Porter finds Lynn, now heroin addicted shadow of her former self. He confiscates her drugs and locks her in a room so she can go cold turkey, and he can get more information out of her. But, unknown to him, she has another hidden stash which she OD’s on. Porter braces the young Outfit contact that brings Lynn her monthly month and smack from Resnick. From here on, Porter basically climbs his way up the Outfit ladder in an effort to get his share of the money which he was cheated out of, which people constantly refer to as $130,000, setting up one of the film’s main gags as Porter has to keep correcting them with the correct amount.

Also trying to deal themselves in on Porter’s share of the money are a couple of crooked cops (Jack Conley and Bill Duke), a lowlife Outfit operative, Stegman (a wonderful supporting effort by David Paymer), and Resnick’s on again off again lover, an Asian dominatrix named Pearl (Lucy liu), who also has connections to the Triad gang that Porter and Resnick originally robbed.

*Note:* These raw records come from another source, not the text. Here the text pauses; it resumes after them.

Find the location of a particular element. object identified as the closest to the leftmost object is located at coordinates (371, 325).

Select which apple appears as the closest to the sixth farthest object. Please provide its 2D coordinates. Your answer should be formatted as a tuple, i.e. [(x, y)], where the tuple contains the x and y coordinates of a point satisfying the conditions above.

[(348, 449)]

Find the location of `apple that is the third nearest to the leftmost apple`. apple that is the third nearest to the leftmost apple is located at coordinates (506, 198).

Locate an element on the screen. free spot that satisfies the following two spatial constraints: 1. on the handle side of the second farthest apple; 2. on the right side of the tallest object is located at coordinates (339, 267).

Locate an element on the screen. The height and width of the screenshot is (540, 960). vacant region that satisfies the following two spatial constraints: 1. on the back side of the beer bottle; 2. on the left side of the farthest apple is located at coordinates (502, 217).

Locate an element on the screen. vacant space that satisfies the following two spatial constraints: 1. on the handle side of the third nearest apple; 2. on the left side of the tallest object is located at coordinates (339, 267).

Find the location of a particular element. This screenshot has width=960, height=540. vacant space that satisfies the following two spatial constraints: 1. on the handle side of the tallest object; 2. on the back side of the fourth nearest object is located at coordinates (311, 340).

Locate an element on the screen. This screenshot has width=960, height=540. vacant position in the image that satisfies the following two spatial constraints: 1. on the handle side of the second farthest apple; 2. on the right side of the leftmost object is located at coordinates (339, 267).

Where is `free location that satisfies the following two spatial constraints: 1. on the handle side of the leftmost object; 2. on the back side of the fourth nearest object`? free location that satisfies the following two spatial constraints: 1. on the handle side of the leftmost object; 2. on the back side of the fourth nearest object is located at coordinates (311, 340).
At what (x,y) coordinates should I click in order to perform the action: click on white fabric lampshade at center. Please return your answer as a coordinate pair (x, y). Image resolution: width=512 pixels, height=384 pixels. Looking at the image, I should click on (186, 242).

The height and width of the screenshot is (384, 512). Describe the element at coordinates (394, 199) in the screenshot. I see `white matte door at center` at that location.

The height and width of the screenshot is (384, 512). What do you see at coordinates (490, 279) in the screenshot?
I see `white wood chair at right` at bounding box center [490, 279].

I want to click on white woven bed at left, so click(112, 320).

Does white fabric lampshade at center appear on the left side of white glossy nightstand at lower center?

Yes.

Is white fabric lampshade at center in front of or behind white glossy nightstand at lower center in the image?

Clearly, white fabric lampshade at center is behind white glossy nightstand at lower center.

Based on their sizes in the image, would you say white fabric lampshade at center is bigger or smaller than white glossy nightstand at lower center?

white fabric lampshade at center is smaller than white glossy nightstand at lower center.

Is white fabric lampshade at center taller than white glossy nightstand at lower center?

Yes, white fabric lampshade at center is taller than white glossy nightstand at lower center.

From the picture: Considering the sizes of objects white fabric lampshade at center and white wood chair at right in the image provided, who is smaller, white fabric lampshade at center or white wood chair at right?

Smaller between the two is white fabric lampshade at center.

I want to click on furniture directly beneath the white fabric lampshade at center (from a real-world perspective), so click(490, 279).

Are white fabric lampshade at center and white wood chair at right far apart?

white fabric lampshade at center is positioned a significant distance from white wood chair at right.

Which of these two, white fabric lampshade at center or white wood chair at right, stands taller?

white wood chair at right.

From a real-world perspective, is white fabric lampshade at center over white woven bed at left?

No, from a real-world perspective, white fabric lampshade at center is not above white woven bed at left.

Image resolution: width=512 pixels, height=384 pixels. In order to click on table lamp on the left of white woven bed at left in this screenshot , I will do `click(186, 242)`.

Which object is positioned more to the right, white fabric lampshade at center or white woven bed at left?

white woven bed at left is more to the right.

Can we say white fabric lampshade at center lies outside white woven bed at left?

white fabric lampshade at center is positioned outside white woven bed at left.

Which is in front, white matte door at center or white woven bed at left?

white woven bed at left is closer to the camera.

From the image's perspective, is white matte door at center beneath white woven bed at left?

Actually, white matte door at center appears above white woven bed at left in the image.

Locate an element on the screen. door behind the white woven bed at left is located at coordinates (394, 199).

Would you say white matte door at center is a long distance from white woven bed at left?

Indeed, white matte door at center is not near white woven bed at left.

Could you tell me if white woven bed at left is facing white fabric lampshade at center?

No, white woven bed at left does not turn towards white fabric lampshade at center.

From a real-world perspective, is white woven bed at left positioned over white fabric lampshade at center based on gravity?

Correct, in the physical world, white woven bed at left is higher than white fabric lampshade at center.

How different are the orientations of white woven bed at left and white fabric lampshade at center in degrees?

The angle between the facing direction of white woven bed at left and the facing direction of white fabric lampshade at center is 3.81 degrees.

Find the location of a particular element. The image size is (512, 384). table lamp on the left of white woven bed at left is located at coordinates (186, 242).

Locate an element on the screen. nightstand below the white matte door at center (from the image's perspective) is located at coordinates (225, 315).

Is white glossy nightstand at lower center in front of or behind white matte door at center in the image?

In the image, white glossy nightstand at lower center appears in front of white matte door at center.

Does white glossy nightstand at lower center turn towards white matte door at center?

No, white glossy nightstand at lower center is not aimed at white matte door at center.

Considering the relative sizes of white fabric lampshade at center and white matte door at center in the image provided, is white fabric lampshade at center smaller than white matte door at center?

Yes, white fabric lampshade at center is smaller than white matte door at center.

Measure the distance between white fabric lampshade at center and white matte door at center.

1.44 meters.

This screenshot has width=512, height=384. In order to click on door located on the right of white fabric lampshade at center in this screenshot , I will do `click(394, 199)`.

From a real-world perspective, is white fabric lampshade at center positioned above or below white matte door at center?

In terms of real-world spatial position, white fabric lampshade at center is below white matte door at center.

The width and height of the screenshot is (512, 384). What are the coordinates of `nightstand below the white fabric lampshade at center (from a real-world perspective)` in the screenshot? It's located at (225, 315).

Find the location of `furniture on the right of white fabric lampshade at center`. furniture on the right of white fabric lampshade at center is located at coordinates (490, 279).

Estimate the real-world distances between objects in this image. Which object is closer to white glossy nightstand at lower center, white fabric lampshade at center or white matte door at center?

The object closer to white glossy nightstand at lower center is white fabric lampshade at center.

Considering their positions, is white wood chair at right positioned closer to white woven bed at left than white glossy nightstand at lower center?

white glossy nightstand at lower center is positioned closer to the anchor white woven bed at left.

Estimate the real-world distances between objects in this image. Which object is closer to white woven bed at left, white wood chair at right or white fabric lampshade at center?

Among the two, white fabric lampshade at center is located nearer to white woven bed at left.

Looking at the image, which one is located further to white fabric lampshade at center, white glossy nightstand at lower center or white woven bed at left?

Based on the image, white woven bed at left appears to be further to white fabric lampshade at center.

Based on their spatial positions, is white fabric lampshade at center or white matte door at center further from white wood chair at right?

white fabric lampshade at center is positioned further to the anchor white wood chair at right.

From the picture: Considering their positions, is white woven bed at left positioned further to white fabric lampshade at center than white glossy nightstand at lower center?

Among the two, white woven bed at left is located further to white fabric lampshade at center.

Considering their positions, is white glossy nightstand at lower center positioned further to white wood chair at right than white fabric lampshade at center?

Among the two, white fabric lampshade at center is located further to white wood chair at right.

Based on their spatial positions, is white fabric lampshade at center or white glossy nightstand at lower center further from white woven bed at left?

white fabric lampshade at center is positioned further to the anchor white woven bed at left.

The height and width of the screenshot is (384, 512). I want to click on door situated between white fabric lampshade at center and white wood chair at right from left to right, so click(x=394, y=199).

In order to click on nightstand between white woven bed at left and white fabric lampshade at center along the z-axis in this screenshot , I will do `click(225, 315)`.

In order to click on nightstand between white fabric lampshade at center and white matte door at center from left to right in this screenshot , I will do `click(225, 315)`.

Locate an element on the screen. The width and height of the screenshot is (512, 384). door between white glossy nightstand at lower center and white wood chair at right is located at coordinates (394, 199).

As Porter puts it at one point in the film, “You go high enough, you always get to one man.” Through a combination of animal cunning and brute violence, he works his way up through layers of the Outfit and their middleman (wonderfully portrayed by James Coburn and William Devane). He is helped in this effort by Rosie (Maria Bello), a literal hooker with a heart of gold who Porter used to bodyguard on the job and had a brief fling with. Lashings of violence and a lot of double dealing later, the story culminates in a final shootout, with the potentially fatally wounded Porter being driven out of town by Rosie to places unknown and, it is inferred, a new start.

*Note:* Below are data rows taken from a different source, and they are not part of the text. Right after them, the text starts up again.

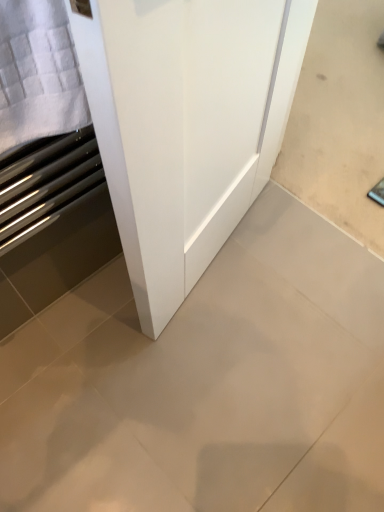
Question: Looking at the image, does white textured towel at left seem bigger or smaller compared to matte gray tile at center?

Choices:
 (A) small
 (B) big

Answer: (A)

Question: Is point (64, 55) closer or farther from the camera than point (372, 278)?

Choices:
 (A) farther
 (B) closer

Answer: (B)

Question: Is white textured towel at left spatially inside matte gray tile at center, or outside of it?

Choices:
 (A) inside
 (B) outside

Answer: (B)

Question: Relative to white textured towel at left, is matte gray tile at center in front or behind?

Choices:
 (A) behind
 (B) front

Answer: (A)

Question: Considering the positions of matte gray tile at center and white textured towel at left in the image, is matte gray tile at center wider or thinner than white textured towel at left?

Choices:
 (A) thin
 (B) wide

Answer: (B)

Question: Based on their sizes in the image, would you say matte gray tile at center is bigger or smaller than white textured towel at left?

Choices:
 (A) small
 (B) big

Answer: (B)

Question: Is point (112, 373) closer or farther from the camera than point (46, 28)?

Choices:
 (A) closer
 (B) farther

Answer: (B)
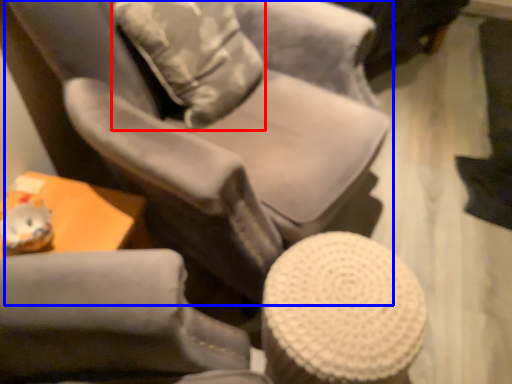
Question: Which object appears farthest to the camera in this image, throw pillow (highlighted by a red box) or chair (highlighted by a blue box)?

Choices:
 (A) throw pillow
 (B) chair

Answer: (A)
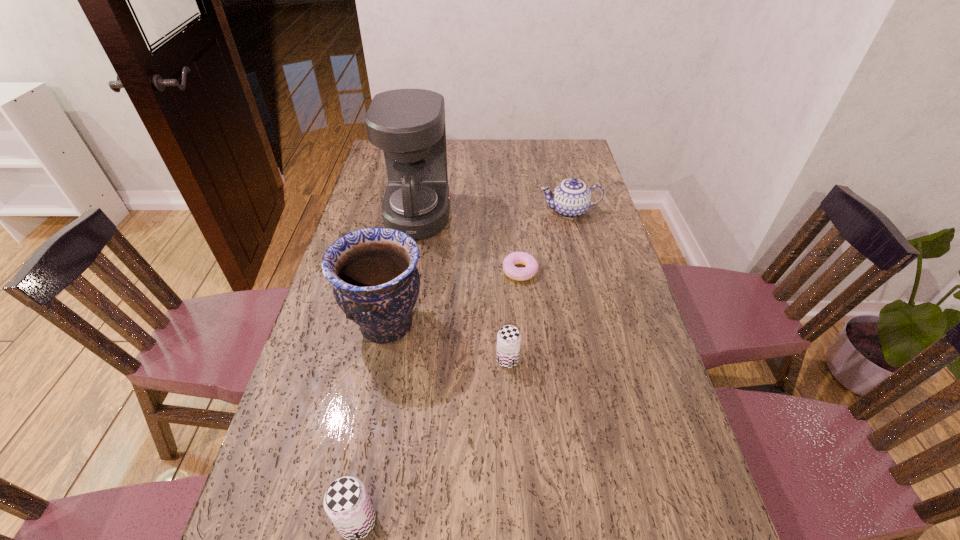
The width and height of the screenshot is (960, 540). Identify the location of free space that satisfies the following two spatial constraints: 1. on the front handle of the shorter beer can; 2. on the right side of the fifth shortest object. (379, 360).

Locate an element on the screen. The width and height of the screenshot is (960, 540). vacant point that satisfies the following two spatial constraints: 1. on the button side of the tallest object; 2. on the back side of the shorter beer can is located at coordinates (394, 360).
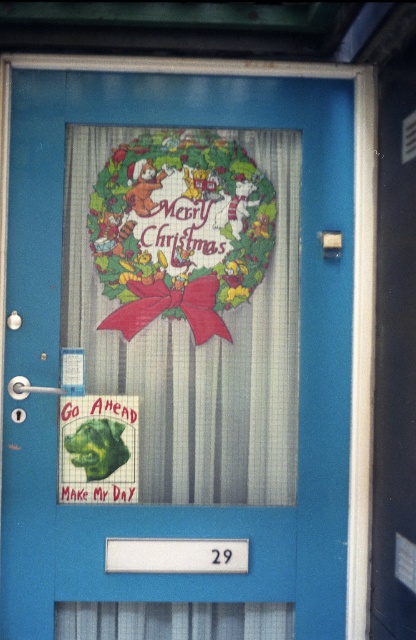
You are a delivery person who needs to place a package between the decorative paper wreath at center and the green matte sign at lower left. The package is 30 centimeters long. Can you fit it in the space between them?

This is a blunt force object of a film, almost completely lacking in any nuance or subtlety. This is not totally a bad thing. The story has an undeniable narrative force, best symbolised by Porter and Resnick’s heist of the Triad courier, which literally involves the use of a deliberate head on collision in a narrow alley. The film looks great, with the use of inky blacks and deep blues. As I have noted above, there is also some great supporting work by the supporting cast. In addition to all of this, I liked the way Helgeland slips in a few nice homages to the original Point Blank. These include a scene with Porter walking in a similar way to Marvin did at the beginning of Boorman’s film, and a slight fetishization with the same kind of oversized gun that Marvin used. I think it is a Smith & Wesson Model 29, but I am sure the gun users among you will correct me if I am wrong.

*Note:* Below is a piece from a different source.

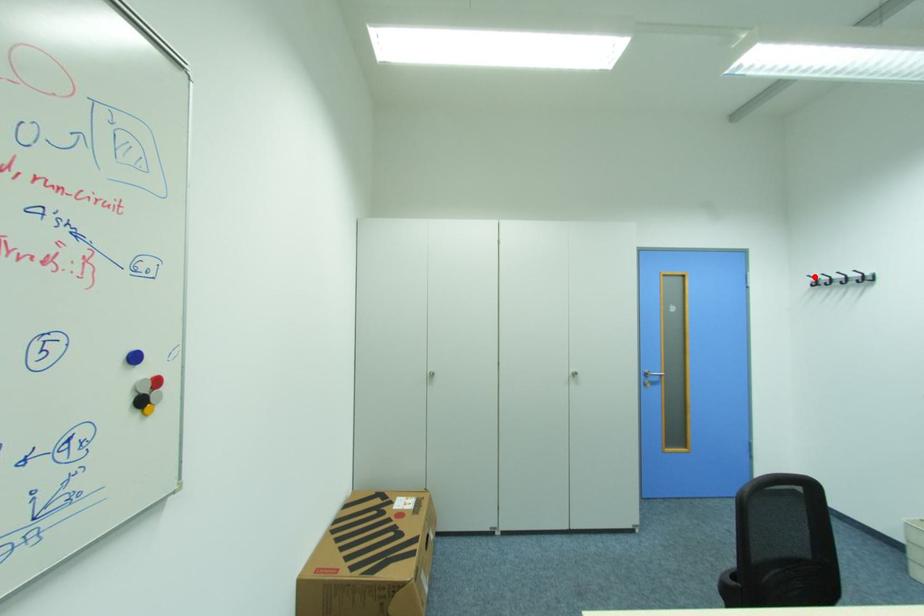
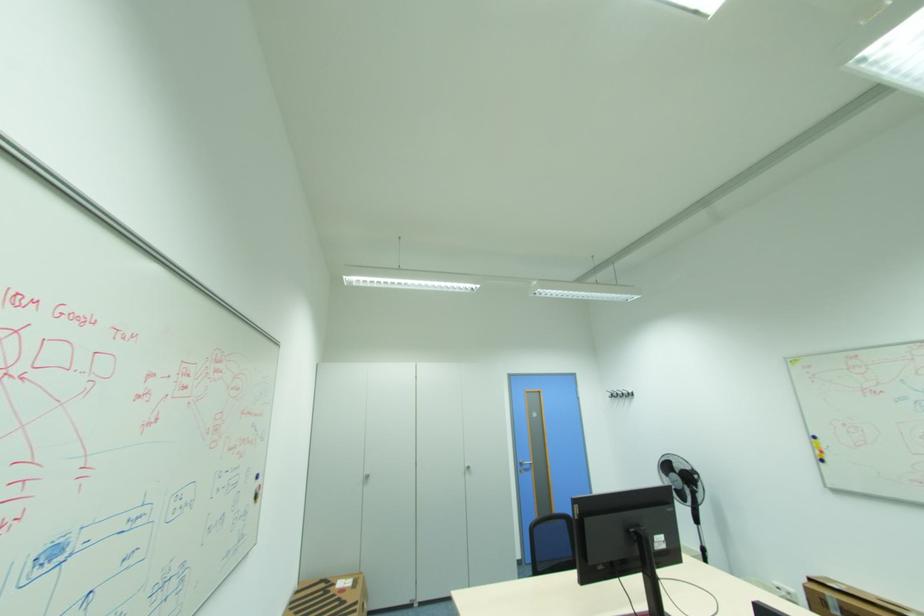
Where in the second image is the point corresponding to the highlighted location from the first image?

(613, 391)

All that said, while I don’t actively dislike Payback – Straight Up, I also don’t think it is a great film. It is certainly not the best screen adaptation of a Westlake novel.

The film is incredibly violent, including fairly graphic fights between Lynn and Porter, Resnick and Pearl, and Resnick and Portner. This all blends into a general tone of nastiness, signified at the very beginning by Porter stealing from a beggar, and quickly escalating up into a series of increasingly vicious and graphic beatings and shootings, etc, with Porter taking a lot of the punishment. It is not that the violence is a problem for me per se, as much as I felt a lot of it was unnecessarily gratuitous and pointless to the story.

Which flows into where I think Payback – Straight Up fails in the final analysis – its overall tonal confusion between grim, ultra violent neo noir and an oddball humour, that at times verges on slapstick. It is a mix of styles that I just don’t think works.

I also have some issues with Gibson’s depiction of Porter as a more fully fledged embodiment of the Martin Riggs character he played in the Lethal Weapon franchise, a mixture of amoral sociopathic hardman and comedic punching bag. Whatever Parker was in the books, and I realise that shifted over the course of Westlake’s series, he was never displayed the sort of unhinged, almost suicidally inclined nature that his character of Porter has in Payback – Straight Up.